Giulio Zardo

Personal information
- Born: July 14, 1980 (age 45) Montreal, Quebec, Canada
- Occupation(s): Football player, bobsledder
- Years active: 1999–2005
- Height: 190 cm (6 ft 3 in)

Medal record
Bobsleigh
World Championships
| Gold medal – first place | 2004 Königssee | Two-man |
| Silver medal – second place | 2003 Lake Placid | Two-man |

= Giulio Zardo =

Canadian bobsledder (born 1980)

Giulio Zardo (born July 14, 1980) is a Canadian athlete. He was a linebacker in the Canadian Junior Football League, before joining the Canadian National Bobsled team in 2001 as a brakeman. He won a silver medal in the two-man event at the FIBT World Championships in 2003 and gold in the same event in 2004. At the 2002 Winter Olympics in Salt Lake City, Zardo finished fifth in the two-man event with Pierre Lueders and ninth in the four-man event.

==Early life==
Giulio Zardo was born on July 14, 1980 in Montreal, Quebec. His father was a police officer. Both of his parents are of Italian descent, with his maternal grandparents having immigrated to Canada from Campobasso in the early 20th century. He has two siblings.

== Career ==

=== Canadian Junior Football League ===
Zardo started out as an athlete playing football in the Canadian Junior Football League with the St-Leonard Cougars. He played as a linebacker. Zardo then joined the Champlain Cougars team at Champlain Regional College which he played for in 1999 and 2000.

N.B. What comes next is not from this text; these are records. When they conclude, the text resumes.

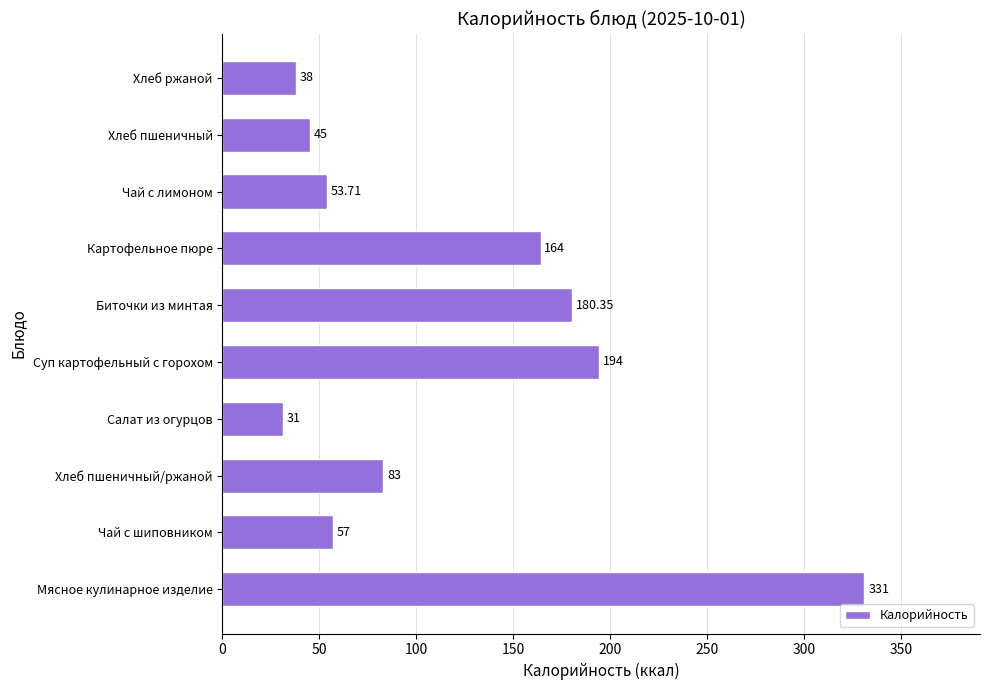

Does the chart contain stacked bars?

No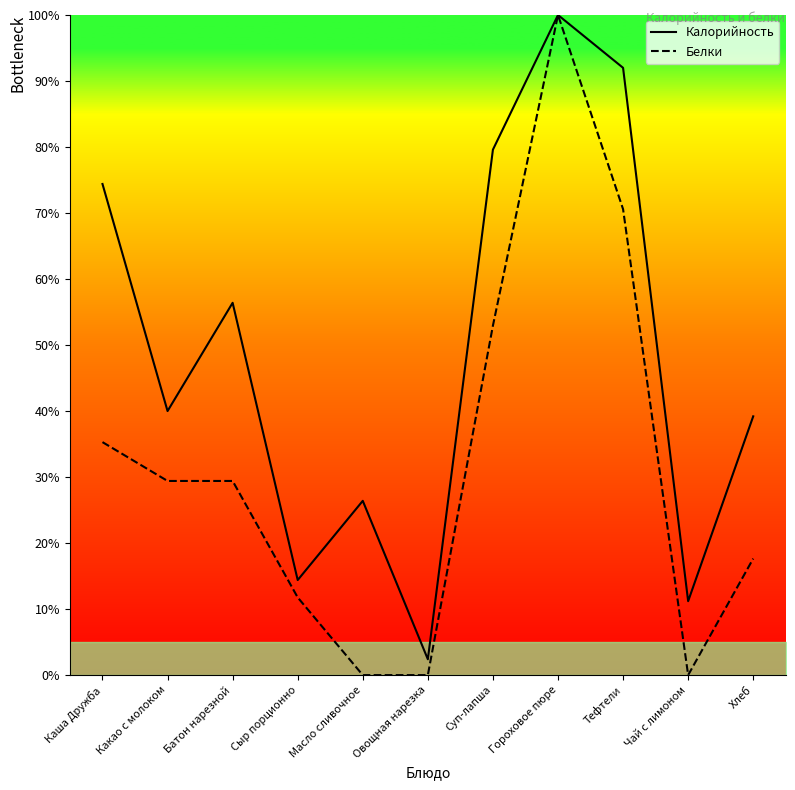

Reading right to left, transcribe all the data shown in this chart.

Калорийность: Хлеб=39.2	Чай с лимоном=11.2	Тефтели=92.0	Гороховое пюре=100.0	Суп-лапша=79.6	Овощная нарезка=2.4	Масло сливочное=26.4	Сыр порционно=14.4	Батон нарезной=56.4	Какао с молоком=40.0	Каша Дружба=74.4
Белки: Хлеб=17.6	Чай с лимоном=0.0	Тефтели=70.6	Гороховое пюре=100.0	Суп-лапша=52.9	Овощная нарезка=0.0	Масло сливочное=0.0	Сыр порционно=11.8	Батон нарезной=29.4	Какао с молоком=29.4	Каша Дружба=35.3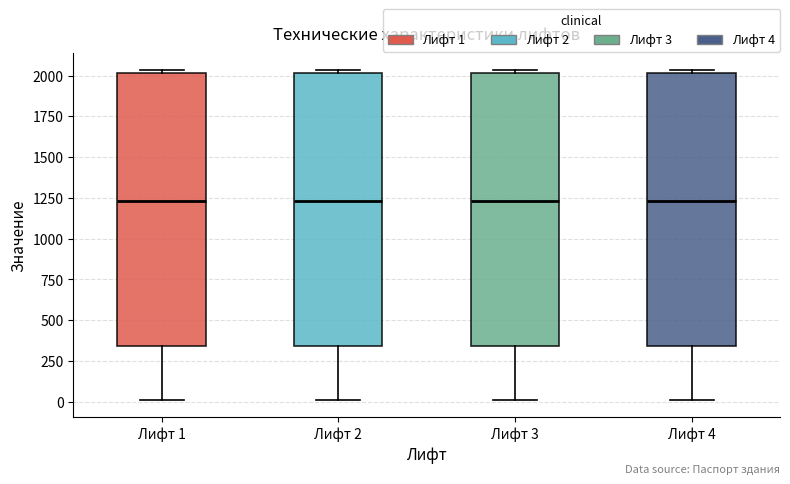

Reading left to right, read every box against the y-axis: the position of its median line, the range the box covers, and the ends of its whiskers. The values are not printed on the chart, so give them approximately, as read against the axis.

Лифт 1: median 1250, box 350 to 2000, whiskers 0 to 2050
Лифт 2: median 1250, box 350 to 2000, whiskers 0 to 2050
Лифт 3: median 1250, box 350 to 2000, whiskers 0 to 2050
Лифт 4: median 1250, box 350 to 2000, whiskers 0 to 2050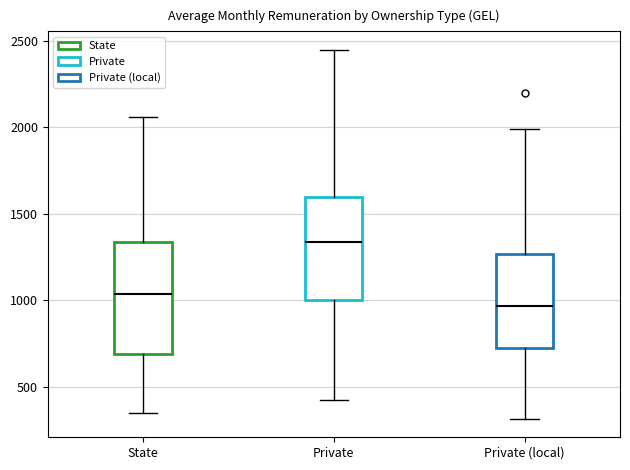

Reading left to right, read every box against the y-axis: the position of its median line, the range the box covers, and the ends of its whiskers. The values are not printed on the chart, so give them approximately, as read against the axis.

State: median 1050, box 700 to 1350, whiskers 350 to 2050
Private: median 1350, box 1000 to 1600, whiskers 450 to 2450
Private (local): median 950, box 750 to 1250, whiskers 300 to 2000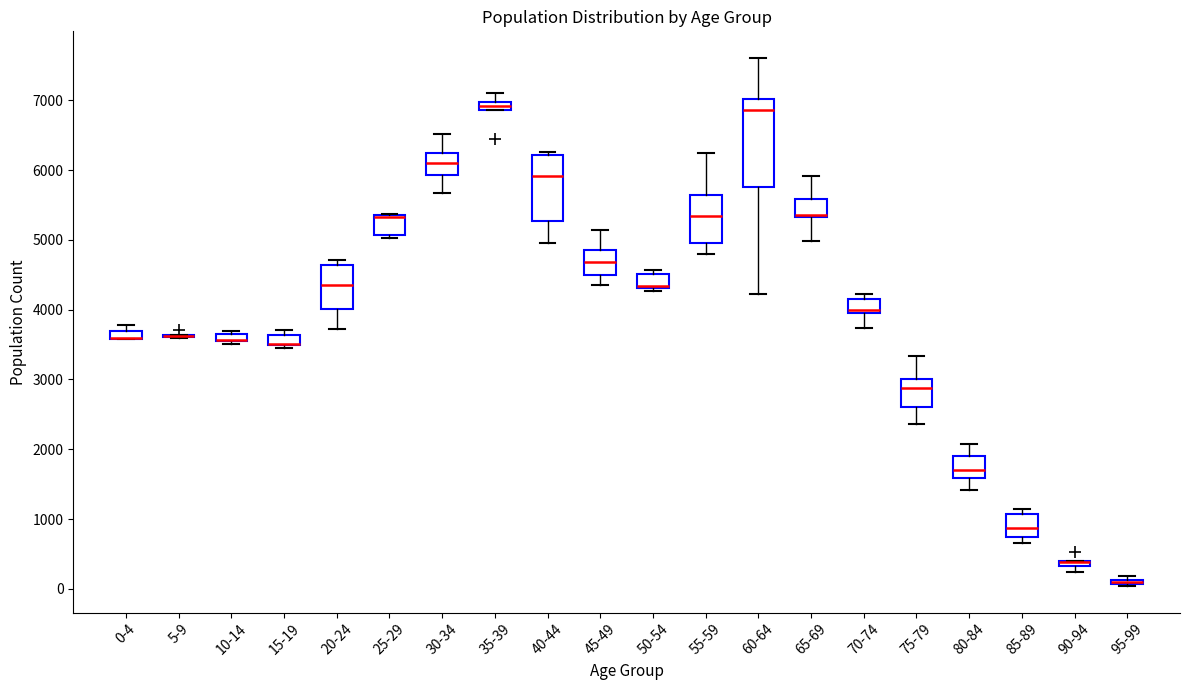

Which box is the tallest, from its lower edge to its upper edge?

60-64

Zardo graduated from Champlain Regional College in late 2000 and went on to attend Concordia University with a scholarship, studying leisure sciences. He was named the CEGEP AAA Defensive Player of the Year in 2000. He aimed to become a professional football player, but this fell through; he was selected twice to play for American college football teams (the University of Colorado and the University of New Hampshire), but both times it fell through due to academic issues.

=== Bobsledding ===
He pivoted from football to bobsledding in August 2001 when bobsledder Yannick Morin was suggested him as a possible player for the Canadian National Bobsled team. He had no previous experience with the sport. He teamed with Morin as his breakman, before replacing pilot bobsledder Pierre Lueders's brakeman, Hugo Lebire, after he was injured. He was the union representative to the Canadian bobsledding federation.

At the 2002 Winter Olympics in Salt Lake City, Zardo finished fifth in the two-man event with Lueders and ninth in the four-man event. In the Bobsleigh World Cup, together they finished second in standings for the 2003–2004 season. Zardo and Lueders won silver in the two-man event of the FIBT World Championships in 2003. The pair won gold in the World Championships in the two-man event in 2004.

Following an abdominal injury, Zardo was taken off the team for a brief time. He was replaced by Lascelles Brown. He claimed that his coach, Gerd Gemme, forced him to keep training despite his injury. Zardo was suspended in December 2004 after getting into a physical altercation with his Grimme after he learned he was not chosen for the Olympic team. He was allowed to return to the team under certain conditions after complaints from the other athletes.

In early 2005, he was asked to submit to a doping test, which he submitted to, admitting to taking finasteride as prescribed by a doctor since 2000; finasteride had been recently prohibited by the sport, as it can mask the presence of steroids, though he had applied for a medical exemption prior to the test. Zardo quit the Canadian bobsledding team and the sport a few weeks later in April 2005, citing an inability to work with Lueders and a "toxic atmosphere". Following his announced retirement from the sport, the Canadian Centre for Ethics in Sport tried to test him again, which he refused. In August of that year, due to his refusal to submit to another drug test, he was banned from bobsledding for two years.

=== Later career ===
After leaving bobsledding, Zardo attempted to return to football as a prospective player for the Edmonton Eskimos, this time as a defensive lineman. Less than three days after training camp started, he quit, for personal reasons. He told the newspaper La Presse in September 2005 that: "For me, sports are over. I'm no longer interested." In 2009, he planned to represent Italy in the 2010 Winter Olympics, and earned a spot on their bobsledding team.

As of 2026, he was a boxing coach at the Alpha Athletika gym in Saint Leonard, Quebec. In March 2026, after Zardo was alleged by local outlet The Tyee to have trained members of the Frontenac Active Club, he lost his job there. Following the Tyee exposé, he attempted to publicly intimidate the journalist that wrote it, Rachel Gilmore.